Sunday, July 15, 2018

Moving my angst over here

Most of my navel gazing has been studio related and posted on the other blog, but what I'm obsessing over right now is much more personal.  Lately, I've been hating my body, mainly because I see the signs of aging, and the negative signs of weight loss. At my age you loose the fat, but not the skin.  I think I could almost take flight with the "bat wings" I have.  The choices I make are mainly to minimize the appearance of those changes, i.e, long sleeves, long pants, darker colours.  The stores where I shop mainly cater to either larger or older women, and the clothing available often features the longer sleeves and darker colours.  Secondly, the last time I had my hair coloured and cut, both jobs were done poorly.  The poor colour I have to live with for awhile, but I am looking for a new hairdresser, and plan to get it cut again fairly soon.

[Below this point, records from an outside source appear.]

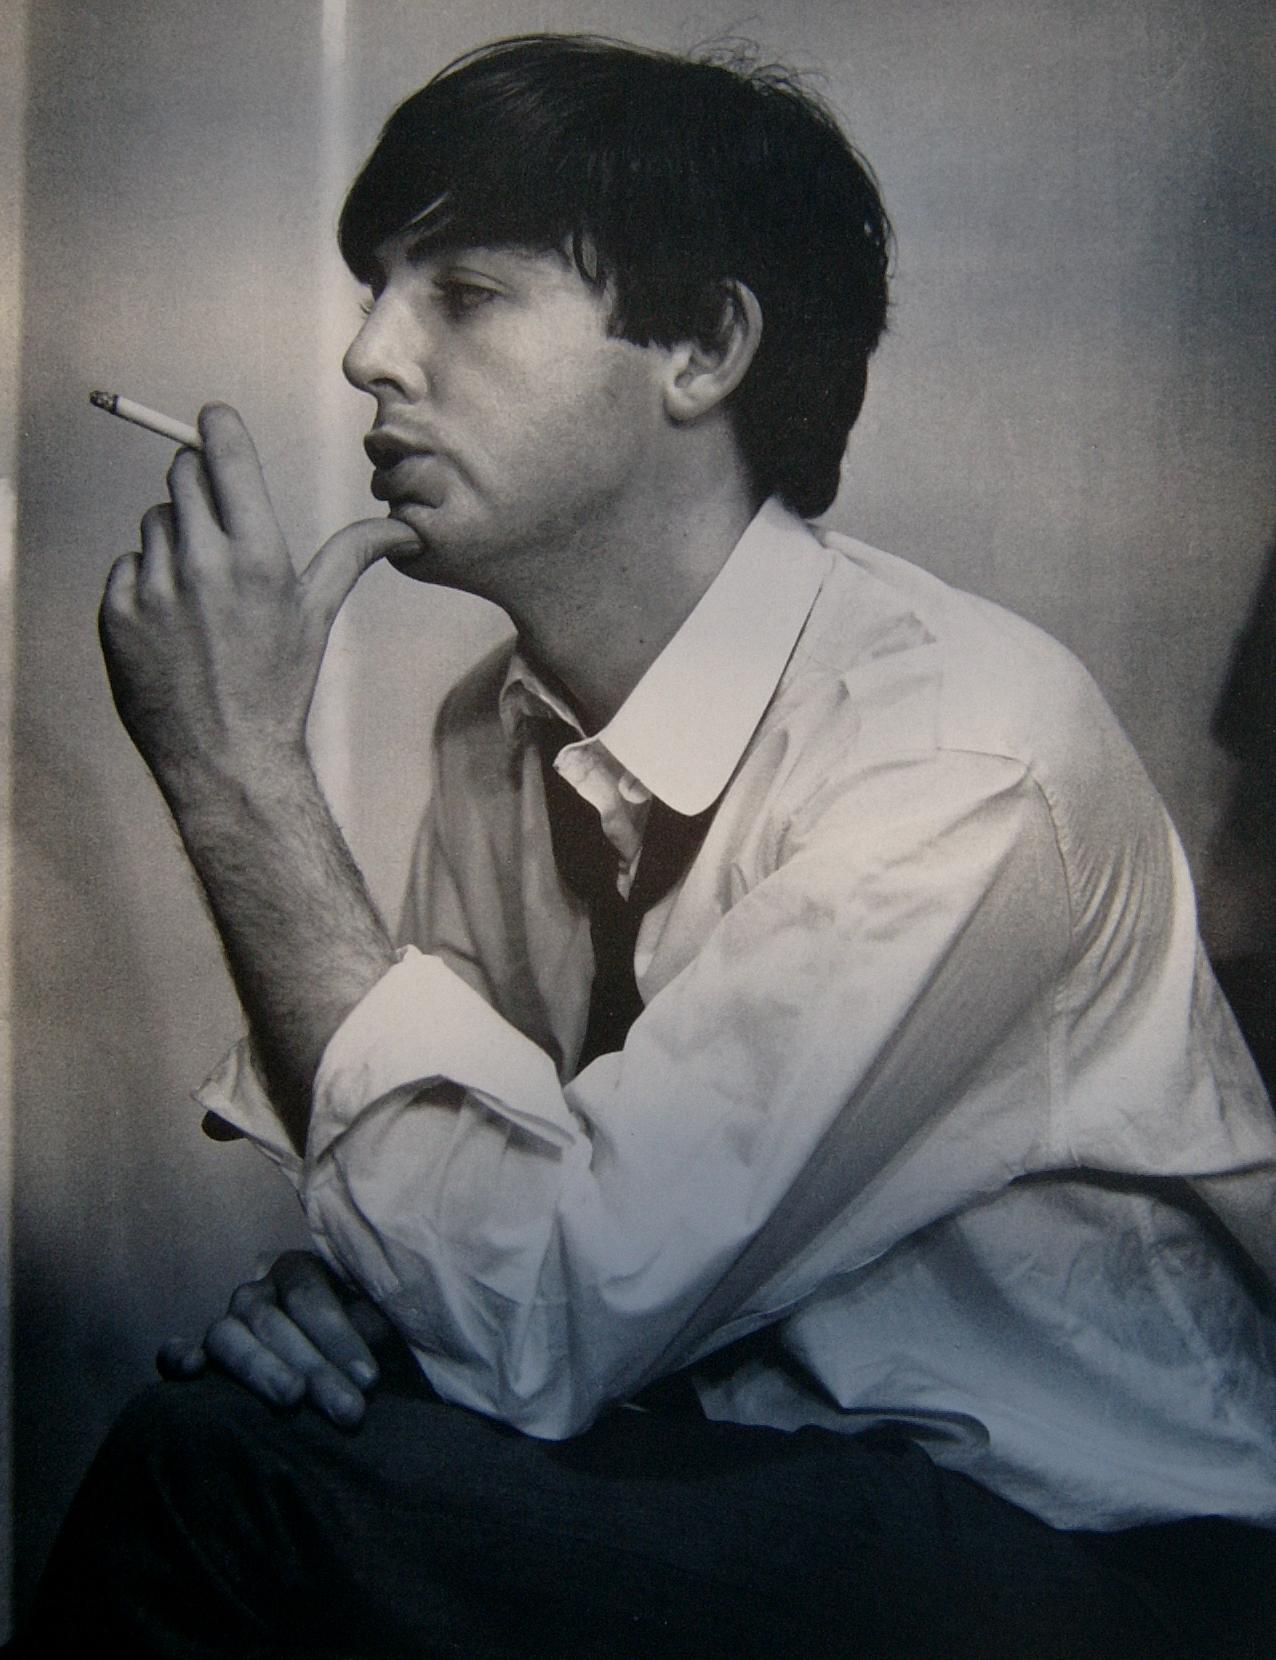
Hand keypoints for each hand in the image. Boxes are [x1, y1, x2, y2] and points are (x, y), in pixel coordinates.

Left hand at [99, 402, 413, 803]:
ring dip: (173, 541)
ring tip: (200, 595)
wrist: (227, 757)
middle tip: (217, 525)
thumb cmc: (279, 684)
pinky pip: (125, 568)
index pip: (221, 449)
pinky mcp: (116, 614)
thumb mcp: (317, 615)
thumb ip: (352, 555)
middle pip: (181, 474)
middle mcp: (201, 563)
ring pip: (153, 522)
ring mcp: (153, 588)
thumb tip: (405, 529)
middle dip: (198, 485)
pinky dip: (144, 585)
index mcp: (256, 554)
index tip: (213, 423)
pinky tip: (173, 623)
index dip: (216, 428)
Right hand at [157, 1250, 392, 1427]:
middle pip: (272, 1319)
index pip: (310, 1293)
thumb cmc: (359, 1349)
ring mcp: (225, 1323)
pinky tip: (194, 1370)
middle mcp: (257, 1292)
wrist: (333, 1376)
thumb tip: (379, 1351)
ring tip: (291, 1400)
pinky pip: (173, 1352)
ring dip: (260, 1367)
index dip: (339, 1334)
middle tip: (348, 1410)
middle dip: (314, 1366)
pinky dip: (178, 1357)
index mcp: (299, 1271)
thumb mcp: (376, 1328)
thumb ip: (376, 1327)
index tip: (369, 1380)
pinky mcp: (197, 1357)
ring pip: (227, 1335)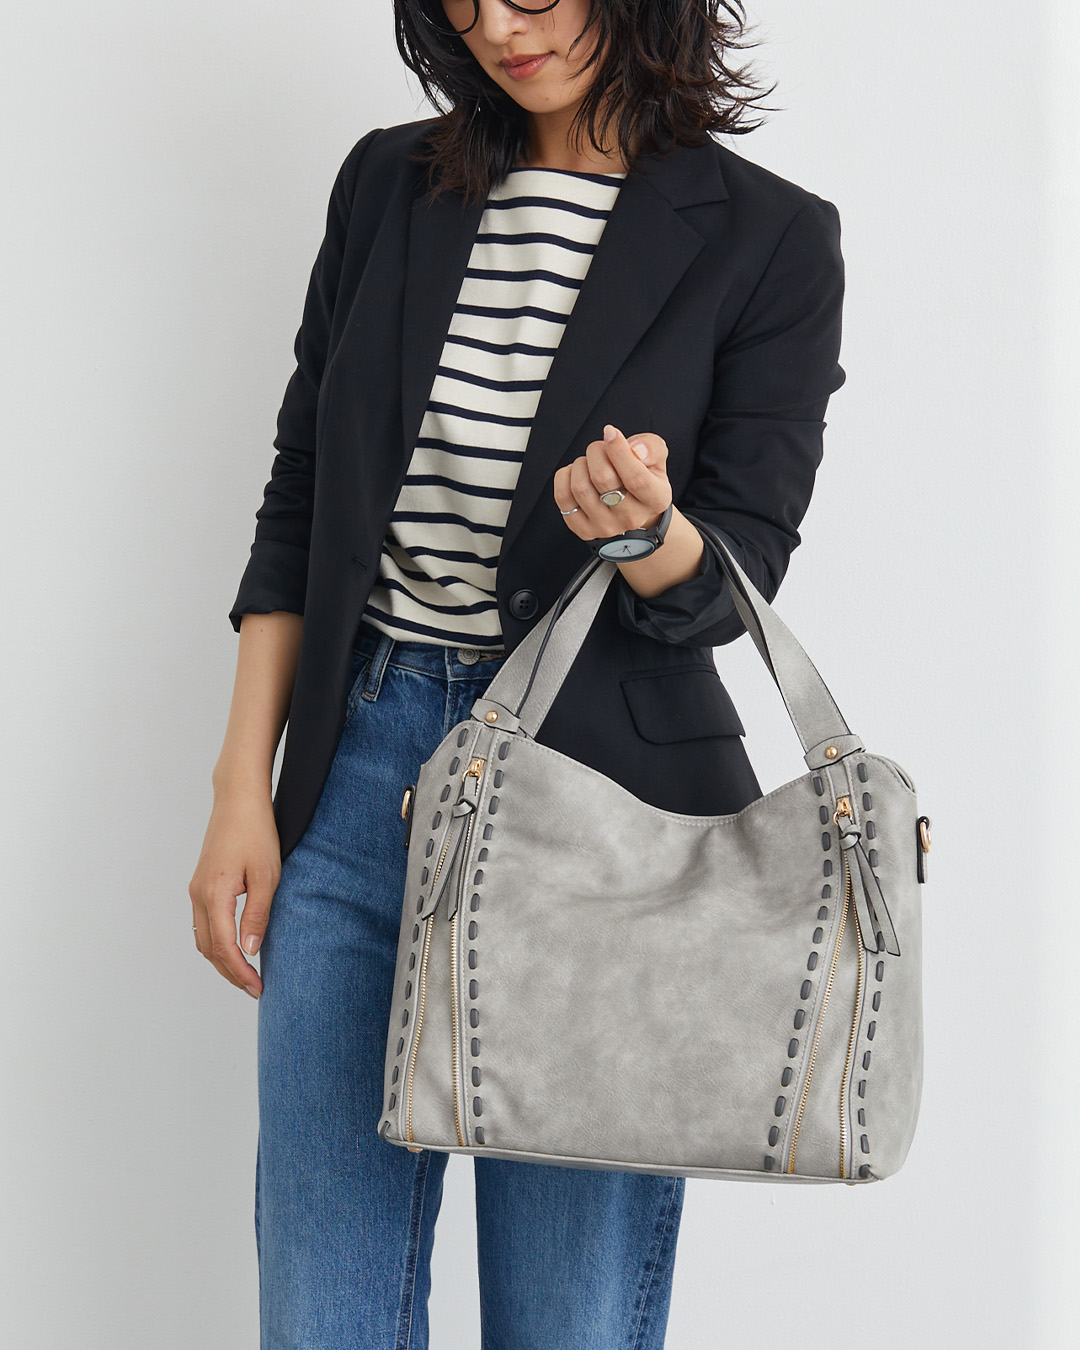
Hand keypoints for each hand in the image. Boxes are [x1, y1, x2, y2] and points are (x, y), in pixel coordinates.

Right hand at [188, 789, 280, 998]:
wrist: (238, 799)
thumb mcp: (266, 875)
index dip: (240, 973)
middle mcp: (198, 894)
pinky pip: (203, 923)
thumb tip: (249, 950)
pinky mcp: (200, 883)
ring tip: (246, 973)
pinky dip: (216, 942)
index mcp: (214, 894)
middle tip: (254, 988)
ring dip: (221, 959)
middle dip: (230, 973)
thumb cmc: (256, 832)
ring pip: (203, 937)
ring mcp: (196, 889)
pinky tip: (234, 946)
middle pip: (208, 949)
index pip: (224, 947)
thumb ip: (257, 915)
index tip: (258, 988)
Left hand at [553, 424, 671, 540]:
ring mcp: (606, 527)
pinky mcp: (584, 530)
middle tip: (600, 448)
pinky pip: (563, 499)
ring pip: (581, 488)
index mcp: (656, 499)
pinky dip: (564, 477)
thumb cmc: (643, 474)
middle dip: (596, 452)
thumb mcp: (656, 457)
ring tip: (589, 463)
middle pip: (603, 479)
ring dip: (580, 464)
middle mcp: (632, 518)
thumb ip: (651, 447)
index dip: (619, 451)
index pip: (636, 478)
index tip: (609, 431)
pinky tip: (576, 474)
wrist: (631, 506)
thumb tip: (635, 450)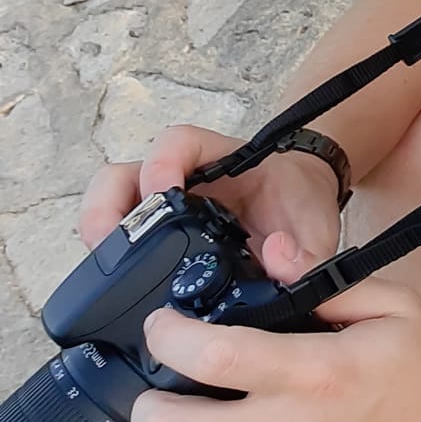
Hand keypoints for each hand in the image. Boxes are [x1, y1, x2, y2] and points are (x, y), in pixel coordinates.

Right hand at [78, 124, 343, 278]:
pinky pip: (121, 234)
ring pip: (111, 201)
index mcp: (222, 160)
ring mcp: (164, 203)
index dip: (161, 163)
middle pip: (122, 175)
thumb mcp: (318, 229)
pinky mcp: (157, 232)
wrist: (305, 212)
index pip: (177, 143)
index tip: (162, 194)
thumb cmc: (303, 207)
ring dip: (100, 228)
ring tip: (105, 269)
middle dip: (106, 206)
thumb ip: (309, 250)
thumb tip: (277, 258)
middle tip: (108, 244)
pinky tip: (121, 279)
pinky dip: (112, 253)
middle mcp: (184, 177)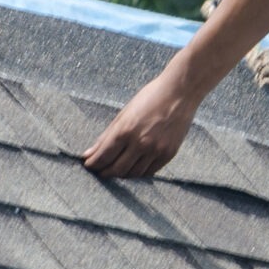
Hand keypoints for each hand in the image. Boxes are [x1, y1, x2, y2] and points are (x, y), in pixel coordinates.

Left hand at [82, 73, 197, 178]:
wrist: (180, 93)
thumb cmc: (150, 98)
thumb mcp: (124, 114)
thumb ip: (106, 136)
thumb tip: (89, 153)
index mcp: (125, 130)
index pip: (104, 156)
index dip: (93, 164)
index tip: (88, 165)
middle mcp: (140, 143)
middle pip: (117, 169)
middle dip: (105, 172)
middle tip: (99, 172)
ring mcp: (156, 150)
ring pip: (134, 174)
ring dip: (121, 175)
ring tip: (115, 171)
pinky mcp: (168, 154)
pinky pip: (150, 172)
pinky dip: (138, 173)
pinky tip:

At some point I need to come to terms with the changes I see--they're not going to go away.  The clothes I bought yesterday may be the first steps in accepting who I have become.  Other than the muu-muus I used to wear around the house, I haven't owned a dress or skirt in close to 30 years.  I even wore a dressy pant outfit to Amber's wedding.  It's been years since I wore shorts.  I think I bought a pair the first time I went to Cuba--in 2005.

So, now, I have to actually wear the things I bought.  The shorts will be the easiest.  But, they will look funny with the large, black walking shoes I wear.  Egad!  What am I going to put on my feet? 

I know this is really a "tempest in a teapot", and not something most people worry about.  But I have wept over this issue over the last few months, and this first step will be the hardest.